Recentemente, o presidente do PT, deputado Rui Falcão, afirmou que "a honestidade do ministro Palocci não está em questão". Curiosa afirmação, considerando-se que o que mais se discutia é se o ministro teria recebido seus milhões em troca de tráfico de influência, o que é que crime. Outras correntes aventavam se ele não teria sido o instrumento para arrecadar, conforme definiu o especialista Delúbio Soares, "recursos não contabilizados" para a campanha de Dilma - ou seja, caixa dois -, o que também é crime. Mas, supondo-se que o deputado tivesse razão e que a razão da queda de Palocci não tenha sido sua eventual falta de honestidade, o que será que o derrubou, afinal?
Terá sido sua inteligência? Mesmo que o dinheiro fosse 100% honesto, o que leva um político prestes a se tornar ministro a comprar, em seu próprio nome, um apartamento de R$6,6 milhões praticamente à vista? Imóveis são comprados por meio de escritura pública, lavrada em cartório, depois levada a registro em outro cartório. Ninguém precisa de vazamento na Receita para ter acesso a essa informação. O ministro achou que ninguém ia descobrir, ou imaginou que, se alguém descobrisse, acharia normal? Talvez Palocci não saiba que ministros são como Pompeia Sula, aquela a quem não bastava ser honesta, precisava parecer honesta.
Terá sido a certeza da impunidade? Mas Palocci já esteve no topo do mundo antes e caiu. Quando foi pego com a boca na botija pela primeira vez, Palocci não foi preso, mas não ficou impune: perdeu o ministério e a candidatura, praticamente certa, à Presidência. Palocci sabe que não se deve contar com a impunidade.
Terá sido sua memória, então?

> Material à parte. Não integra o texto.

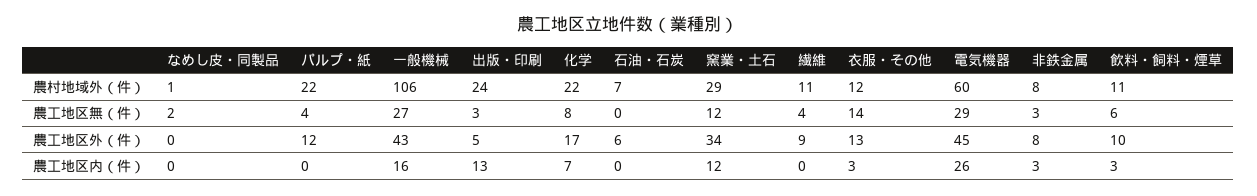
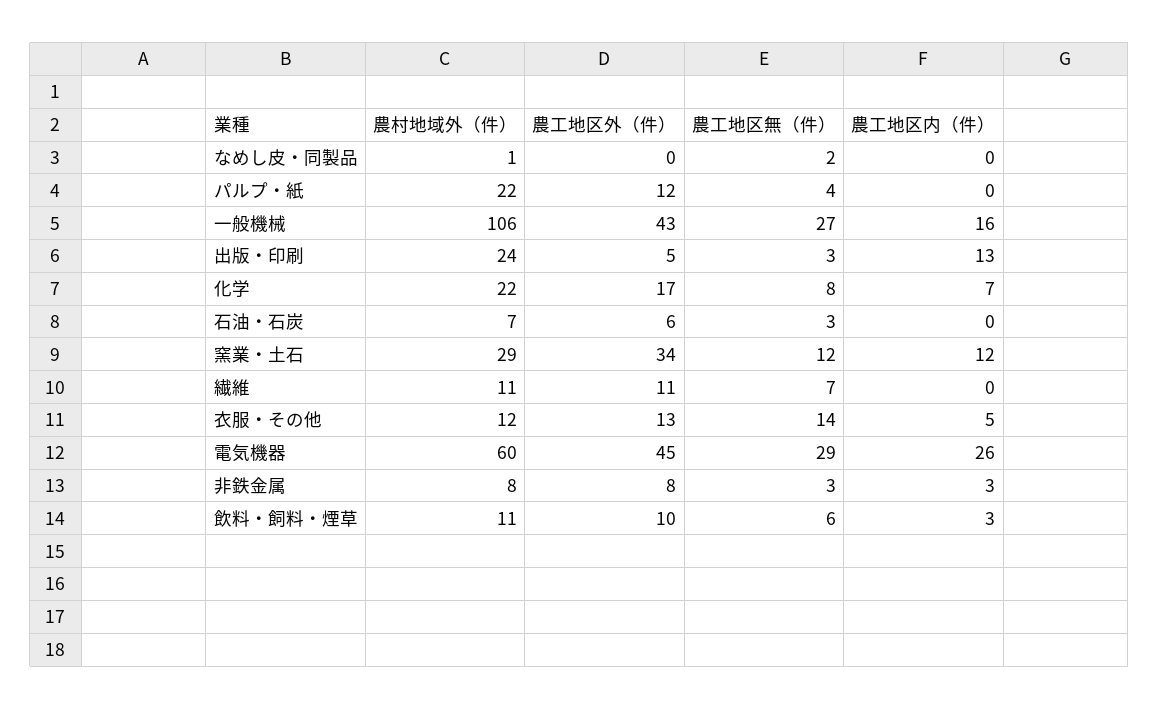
  {
    "なめし皮・同製品": {
      "農村地域外（件）": 1,
      "農工地区無（件）": 2,
      "農工地区外（件）": 0,
      "農工地区内（件）": 0
    },
    "パルプ・紙": {
      "農村地域外（件）": 22,
      "農工地区無（件）": 4,
      "農工地区外（件）": 12,
      "農工地区内（件）": 0
    },
    "一般機械": {
      "農村地域外（件）": 106,
      "農工地区無（件）": 27,
      "農工地区外（件）": 43,
      "農工地区内（件）": 16
    },
    "出版・印刷": {
      "農村地域外（件）": 24,
      "農工地区無（件）": 3,
      "農工地区外（件）": 5,
      "農工地区内（件）": 13
    },
    "化学": {
      "農村地域外（件）": 22,
      "農工地区無（件）": 8,
      "農工地区外（件）": 17,
      "農工地区内（件）": 7
    },
    "石油・石炭": {
      "農村地域外（件）": 7,
-     "農工地区無（件）": 0,
+     "農工地区無（件）": 3,
      "農工地区外（件）": 6,
      "農工地区内（件）": 0
    },
    "窯業・土石": {
      "農村地域外（件）": 29,
      "農工地区無（件）": 12,
      "農工地区外（件）": 34,
      "農工地区内（件）": 12
    },
    "繊維": {
      "農村地域外（件）": 11,
-     "農工地区無（件）": 4,
+     "農工地区無（件）": 7,
-     "農工地区外（件）": 9,
+     "農工地区外（件）": 11,
      "農工地区内（件）": 0
    },
    "衣服・その他": {
      "農村地域外（件）": 12,
      "農工地区無（件）": 14,
      "農工地区外（件）": 13,
-     "農工地区内（件）": 3
+     "農工地区内（件）": 5
    },
    "電気機器": {
      "農村地域外（件）": 60,
      "農工地区無（件）": 29,
      "農工地区外（件）": 45,
      "農工地区内（件）": 26
    },
    "非鉄金属": {
      "農村地域外（件）": 8,
      "農工地区無（件）": 3,
      "農工地区外（件）": 8,
      "農工地区内（件）": 3
    },
    "飲料・飼料・煙草": {
      "農村地域外（件）": 11,
      "農工地区無（件）": 6,
      "農工地区外（件）": 10,
      "農工地区内（件）": 3
    }
  }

Será que Palocci já não se lembrava de seu primeiro calvário, ocorrido há tão pouco tempo? Será possível que Palocci tenha se esquecido de que o poder é sempre precário, especialmente para quem não tem voto? Aparentemente, Palocci não conhece o aforismo do filósofo George Santayana, que diz que quem não se lembra de seu passado está condenado a repeti-lo - e nega Marx, pois, ao repetir sua história, o faz ambas as vezes em forma de farsa.
Terá sido sua pequenez? Quando caiu pela primeira vez, Palocci foi derrubado por andar em más companhias e por violar o sigilo bancário de um caseiro; desta vez foi derrubado por comprar um apartamento milionário. Em "Henrique IV", Shakespeare mostra o primogênito do rei, príncipe Hal, como um rapaz beberrão e arruaceiro, que anda em péssimas companhias e dá grande preocupação àqueles que o imaginam, mais tarde, no trono. No fim da peça, entretanto, Hal herda a coroa e seu primeiro ato como rei é afastar-se de Falstaff, justamente aquele que era seu melhor amigo e sua pior influência. Na peça seguinte, "Henrique V", Hal transforma-se em Harry, um rei exemplar, que coloca seus súditos acima de tudo, não hesita em enforcar um de seus antigos companheiros, apanhado roubando, e cobre de glória a Inglaterra. "Ricardo II" e "Ricardo III", também de Shakespeare, e "Eduardo II", de seu principal mestre, Christopher Marlowe, são reis que põem a si mesmos acima de seus súditos, levam o reino à ruína e a si mesmos à destruição. Palocci não leu os elizabetanos.
Terá sido sua arrogância? Todos os parlamentares se queixavam de que o então ministro não os recebia e que pilotava o trator da presidente sem dó nem piedade. Chegou a ameaçar o vice-presidente, seu superior hierárquico. Os heróis gregos, quando, embriagados pelo poder ou por seus próprios egos, esqueciam-se de sua condição humana, ultrapassavam o "metron", o senso de medida, e cometiam a "hubris", a empáfia. Esse era o momento em que eram destruídos, mas não sem antes ouvir a gargalhada dos deuses. Na Roma Antiga, um general vitorioso liderava seu exército pelas ruas da cidade, para delírio da multidão, no que se chamava "triunfo". Atrás dele ia um escravo, que carregava uma coroa de louros sobre sua cabeça, e, de vez em quando, sussurrava em seu ouvido algo como "lembra-te de que és mortal". Palocci não leu Ésquilo nem Sófocles, e não conhece a história de Roma.
É irônico que, nestes tempos em que nosso governo tanto maltrata a Educação, constatar que o "que estava em questão em Palocci", o que derrubou o ministro mais poderoso, parece ter sido sua pouca cultura. Recomenda-se a Palocci, "um homem honrado", e a seus pares, "todos homens honrados", um pouco de história, uma pitada de filosofia, e, claro, os clássicos.